Abu Dhabi, UAEMonday 25 May 2020

Air Arabia’s first quarter profit drops due to coronavirus

The Sharjah-based low-cost carrier made Dh71million in the three months to March 31, a 45% decline from a year earlier

Air Arabia chairman Sheikh Abdullah Al Thani said the airline recorded a strong start to the year but the coronavirus outbreak affected overall performance in the quarter. Photo courtesy Air Arabia
Air Arabia chairman Sheikh Abdullah Al Thani said the airline recorded a strong start to the year but the coronavirus outbreak affected overall performance in the quarter. Photo courtesy Air Arabia

Air Arabia, the UAE’s only listed airline, reported a 45 per cent decline in first quarter profit due to the coronavirus pandemic that brought global air travel to a near-halt.

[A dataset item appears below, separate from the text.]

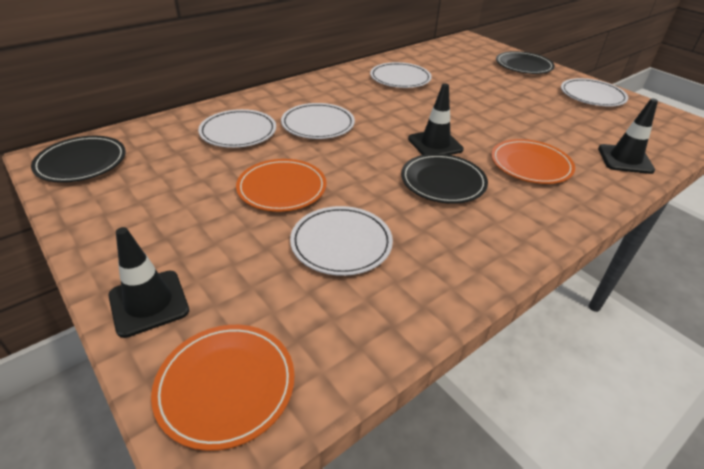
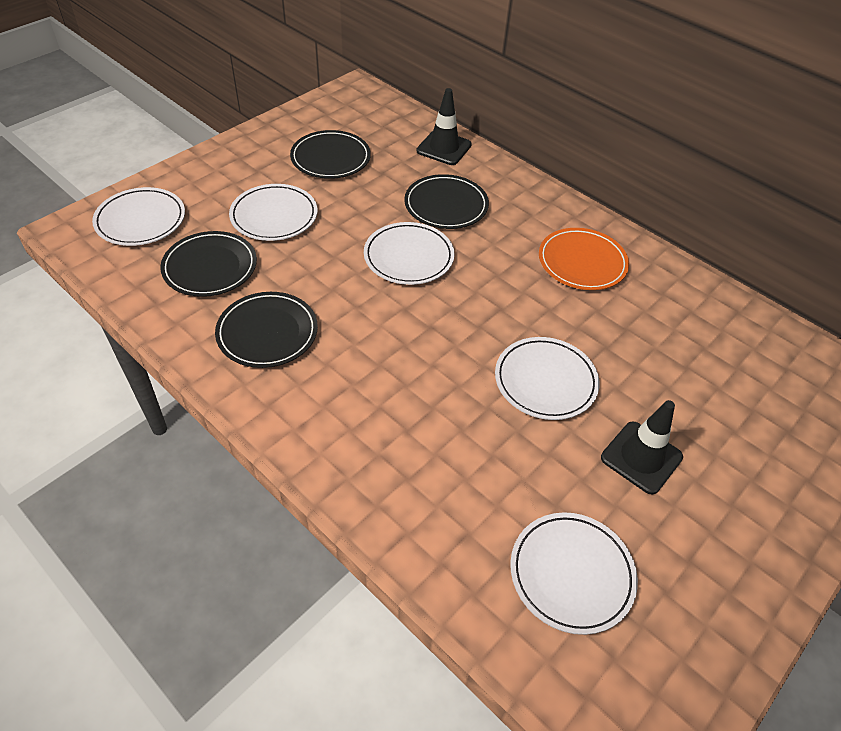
black plate: 3 -> 4
black traffic cone: 3 -> 2
orange plate: 3 -> 1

The Sharjah-based budget carrier made Dh71 million in the three months to March 31, compared to Dh128m a year earlier, it said in a statement on Thursday.

Revenue fell 12 per cent to Dh901m and quarterly passenger traffic declined 14 per cent to 2.4 million. The airline’s seat load factor maintained a relatively high average of 83 per cent.

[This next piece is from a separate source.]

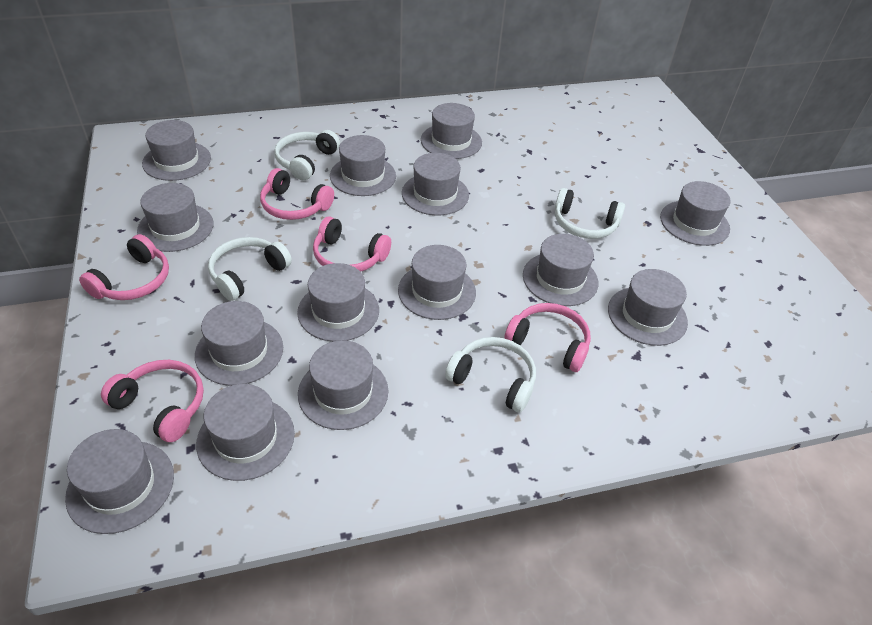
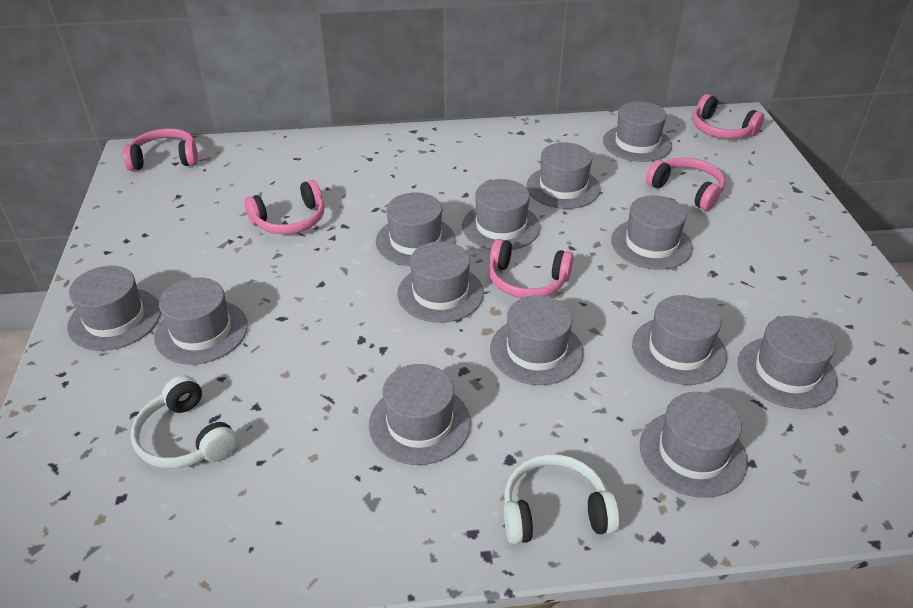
grey hat: 14 -> 13
white headphones: 4 -> 2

“Air Arabia witnessed a strong start of the year across the breadth of its operations. However, the impact of Covid-19 pandemic on the global aviation, which materialised in airport closures, travel restrictions and low travel demand, has affected the overall performance of the quarter,” said the company’s chairman Sheikh Abdullah Al Thani.

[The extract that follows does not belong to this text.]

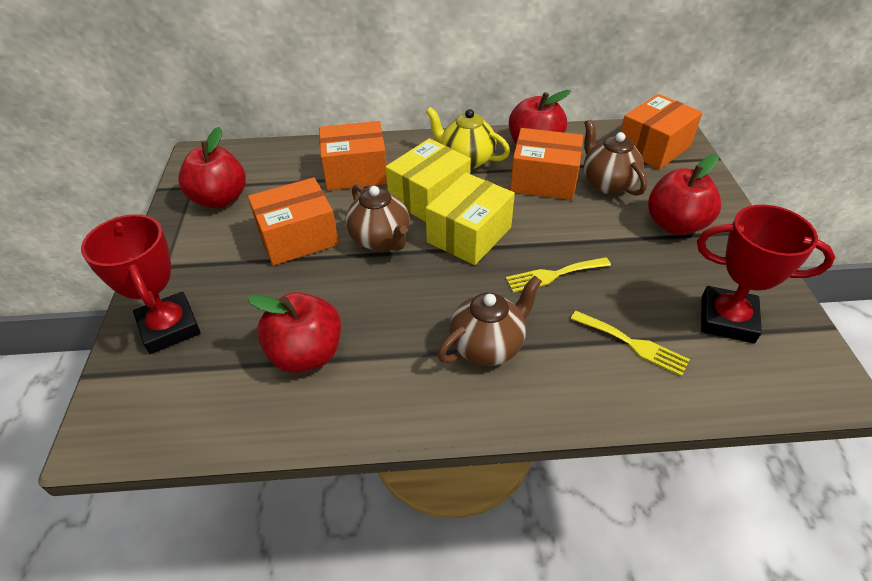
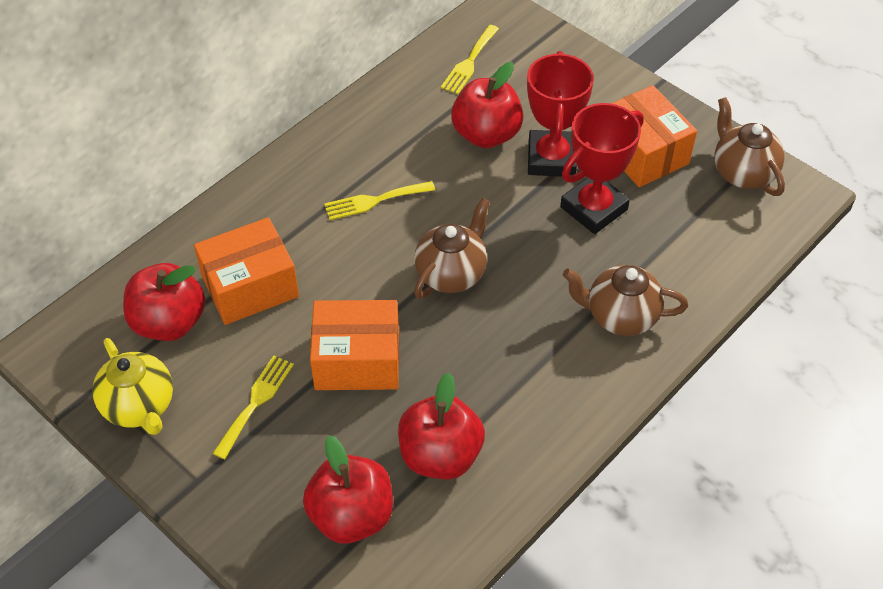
orange box: 4 -> 3
yellow box: 2 -> 0
yellow fork: 2 -> 3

“Nonetheless, we are glad that Air Arabia still managed to deliver profitability and solid performance during the first quarter of this year,” he added.

The International Air Transport Association, an industry lobby group representing some 290 airlines, forecasts global carriers could lose $314 billion (Dh1.15 trillion) in passenger revenue this year – a 55 per cent drop compared to 2019.

Gulf carriers, along with airlines around the world, have had to take unprecedented measures to survive, including cutting salaries and asking staff to take unpaid leave.

Air Arabia, which has about 2,000 employees in total, cut 57 jobs earlier this month.

“The management team has taken a series of business decisions to control our fixed and running costs during this period while supporting our business continuity,” Sheikh Al Thani said. “All these measures are set in motion at a time when airlines around the world continue to battle the biggest challenge faced in the history of aviation.”

The UAE had suspended all scheduled passenger flights in and out of the country on March 25 for two weeks. UAE airlines, including Emirates, Etihad, flydubai and Air Arabia, are operating a mix of repatriation flights and cargo services, and some have started introducing passenger flights this month.

Air Arabia’s list of destinations available for a mix of cargo and passenger flights include Afghanistan, Bahrain, Egypt, India, Iran, Kuwait, Nepal, Oman and Sudan.

Last month, the carrier announced that Air Arabia Abu Dhabi, a joint venture between Etihad and Air Arabia, has received its Air Operating Certificate (AOC). Adel Ali, group chief executive of Air Arabia, said at the time that the UAE's fifth airline would start operating “as soon as skies and airports open and customers can fly again”.